My world is broken. I can see no way out. If this is how she reacts to the lies we told to protect her, I can only imagine what’ll happen if she finds out the truth: that it was me who killed Celine Cremorne.
62
MARGOT
Margot keeps out of Guy’s way while she continues her hunt for the camera, her searches becoming more desperate, more oblique, as the damn thing doesn’t appear in any of the places where it should or could be. But she has to be subtle about what she’s doing because she doesn’t want to alert Guy to the fact that she remembers they had it with them – if he doesn’t already know.
Guy goes out for much of Monday, and on Tuesday Margot prepares a chicken casserole for dinner, pointedly making only enough for herself and Flynn. Him admitting out loud that he had an affair with Celine is a blow, but one that pales into insignificance against his other revelation: that Sara thinks Margot killed Celine. It’s never crossed her mind that Sara might think she’s in this mess because she’s protectingher. That Sara might blame her for everything.
But now Guy’s mentioned it, she scrolls mentally back to a couple of months ago, reimagining things the way Sara might see them: the times Margot put chopped celery in the salad because she knows Celine couldn’t stand it; her ‘accidental’ use of full-sugar tonic in Celine’s diet G&Ts; the fact that she bought Sauvignon because Celine only liked Chardonnay –and the dozens of other tiny things Margot had done to amuse herself during that shit show of a holiday.
Yes, she owns it all – but messing with someone’s non-allergic food preferences is hardly akin to killing them. But surely Sara understands that? Does she really see Margot as someone willing and capable of murdering her husband’s lover? Does Sara even know that Guy and Celine were lovers back in the day? Was it as obvious to Sara as it had been to her?

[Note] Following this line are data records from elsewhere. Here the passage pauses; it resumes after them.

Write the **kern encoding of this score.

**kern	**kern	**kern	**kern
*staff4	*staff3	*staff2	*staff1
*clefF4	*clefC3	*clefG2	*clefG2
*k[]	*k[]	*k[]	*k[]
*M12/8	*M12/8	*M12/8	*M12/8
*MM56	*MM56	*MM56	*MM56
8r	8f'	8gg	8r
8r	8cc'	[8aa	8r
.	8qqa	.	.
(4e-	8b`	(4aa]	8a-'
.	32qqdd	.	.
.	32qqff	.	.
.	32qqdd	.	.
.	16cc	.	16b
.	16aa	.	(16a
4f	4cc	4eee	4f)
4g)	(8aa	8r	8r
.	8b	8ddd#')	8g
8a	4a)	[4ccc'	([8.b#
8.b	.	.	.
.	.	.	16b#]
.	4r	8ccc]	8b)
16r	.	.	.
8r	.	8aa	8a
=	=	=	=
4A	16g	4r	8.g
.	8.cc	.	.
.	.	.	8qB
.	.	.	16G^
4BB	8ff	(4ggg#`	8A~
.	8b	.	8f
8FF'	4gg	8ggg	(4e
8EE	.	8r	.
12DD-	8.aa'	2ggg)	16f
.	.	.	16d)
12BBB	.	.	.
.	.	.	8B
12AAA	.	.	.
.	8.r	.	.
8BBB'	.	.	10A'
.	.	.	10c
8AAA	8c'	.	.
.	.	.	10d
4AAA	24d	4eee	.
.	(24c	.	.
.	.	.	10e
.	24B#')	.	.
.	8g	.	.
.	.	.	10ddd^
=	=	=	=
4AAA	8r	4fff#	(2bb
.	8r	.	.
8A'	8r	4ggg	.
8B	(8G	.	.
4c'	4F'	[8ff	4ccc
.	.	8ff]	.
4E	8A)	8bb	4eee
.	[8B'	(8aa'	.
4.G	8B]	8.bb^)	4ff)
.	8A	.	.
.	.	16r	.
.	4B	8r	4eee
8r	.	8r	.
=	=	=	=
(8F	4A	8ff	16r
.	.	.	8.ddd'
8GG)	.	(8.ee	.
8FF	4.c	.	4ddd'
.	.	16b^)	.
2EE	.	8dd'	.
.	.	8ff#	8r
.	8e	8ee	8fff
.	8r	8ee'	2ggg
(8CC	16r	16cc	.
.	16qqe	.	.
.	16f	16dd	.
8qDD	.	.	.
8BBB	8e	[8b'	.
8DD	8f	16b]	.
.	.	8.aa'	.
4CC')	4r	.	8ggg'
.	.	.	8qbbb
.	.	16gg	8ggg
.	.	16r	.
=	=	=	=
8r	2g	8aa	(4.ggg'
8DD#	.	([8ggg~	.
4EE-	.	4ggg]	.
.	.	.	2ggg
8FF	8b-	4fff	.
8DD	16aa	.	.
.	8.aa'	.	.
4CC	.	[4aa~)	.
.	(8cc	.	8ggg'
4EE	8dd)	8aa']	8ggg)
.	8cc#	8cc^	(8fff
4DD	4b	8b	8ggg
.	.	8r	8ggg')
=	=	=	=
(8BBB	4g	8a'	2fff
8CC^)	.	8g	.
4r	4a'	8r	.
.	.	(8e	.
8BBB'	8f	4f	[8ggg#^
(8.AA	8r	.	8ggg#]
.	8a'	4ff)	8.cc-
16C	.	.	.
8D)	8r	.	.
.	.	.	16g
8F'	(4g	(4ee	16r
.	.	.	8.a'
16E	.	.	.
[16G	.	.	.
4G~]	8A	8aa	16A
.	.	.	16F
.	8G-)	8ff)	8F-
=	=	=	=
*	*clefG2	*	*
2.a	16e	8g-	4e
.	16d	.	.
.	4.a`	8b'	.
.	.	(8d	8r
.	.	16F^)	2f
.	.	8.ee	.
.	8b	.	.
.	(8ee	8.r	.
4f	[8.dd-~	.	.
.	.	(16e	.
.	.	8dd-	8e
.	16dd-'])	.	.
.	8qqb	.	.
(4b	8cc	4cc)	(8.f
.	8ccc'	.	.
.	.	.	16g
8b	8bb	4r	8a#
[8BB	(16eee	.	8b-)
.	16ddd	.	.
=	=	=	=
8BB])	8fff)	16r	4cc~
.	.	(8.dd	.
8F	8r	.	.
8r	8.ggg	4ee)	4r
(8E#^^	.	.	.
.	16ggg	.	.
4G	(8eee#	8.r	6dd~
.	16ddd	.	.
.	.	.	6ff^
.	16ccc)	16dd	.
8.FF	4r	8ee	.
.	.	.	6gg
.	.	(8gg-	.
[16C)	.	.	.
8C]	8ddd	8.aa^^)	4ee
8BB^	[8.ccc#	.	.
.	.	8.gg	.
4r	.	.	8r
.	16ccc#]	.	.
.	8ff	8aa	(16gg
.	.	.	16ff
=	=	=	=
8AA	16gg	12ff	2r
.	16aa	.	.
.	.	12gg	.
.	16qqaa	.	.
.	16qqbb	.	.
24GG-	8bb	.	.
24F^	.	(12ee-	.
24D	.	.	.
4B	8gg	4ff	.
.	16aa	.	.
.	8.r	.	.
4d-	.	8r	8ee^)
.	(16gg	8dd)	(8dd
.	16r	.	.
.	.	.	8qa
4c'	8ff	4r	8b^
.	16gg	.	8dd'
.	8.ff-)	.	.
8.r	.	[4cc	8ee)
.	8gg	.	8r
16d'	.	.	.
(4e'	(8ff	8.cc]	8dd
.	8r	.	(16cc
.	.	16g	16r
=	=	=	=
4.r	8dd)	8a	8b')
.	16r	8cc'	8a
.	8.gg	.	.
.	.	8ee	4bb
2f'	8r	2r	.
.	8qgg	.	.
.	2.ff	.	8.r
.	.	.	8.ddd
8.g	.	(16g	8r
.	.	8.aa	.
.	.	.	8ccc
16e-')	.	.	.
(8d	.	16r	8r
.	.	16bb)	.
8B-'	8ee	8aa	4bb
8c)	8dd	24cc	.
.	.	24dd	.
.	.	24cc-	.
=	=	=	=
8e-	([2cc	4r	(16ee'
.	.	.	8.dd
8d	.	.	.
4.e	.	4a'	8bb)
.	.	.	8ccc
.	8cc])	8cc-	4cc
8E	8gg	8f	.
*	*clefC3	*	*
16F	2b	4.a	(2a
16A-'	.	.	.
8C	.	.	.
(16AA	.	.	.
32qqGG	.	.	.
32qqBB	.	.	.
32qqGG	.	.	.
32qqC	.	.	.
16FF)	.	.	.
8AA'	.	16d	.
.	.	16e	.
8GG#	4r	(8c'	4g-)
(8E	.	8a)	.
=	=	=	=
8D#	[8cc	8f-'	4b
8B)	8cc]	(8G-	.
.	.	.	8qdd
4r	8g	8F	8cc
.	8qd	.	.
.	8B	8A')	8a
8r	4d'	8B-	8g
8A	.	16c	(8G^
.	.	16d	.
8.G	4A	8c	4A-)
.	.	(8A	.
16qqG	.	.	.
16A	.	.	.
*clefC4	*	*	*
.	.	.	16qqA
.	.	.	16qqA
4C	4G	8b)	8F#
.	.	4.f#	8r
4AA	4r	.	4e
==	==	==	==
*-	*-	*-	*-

Margot wonders what Guy’s saying to Sara about all this behind her back. He always insists on going to her house alone, claiming Margot’s too busy with work to join him. What’s he telling her those times he’s alone with her? Is he deliberately pointing a finger at Margot to keep the suspicion off himself? Is he setting her up in case the shit hits the fan? Are they now each out to save only their own skin?
Her thoughts are interrupted as Flynn taps on the studio door. His head pops around.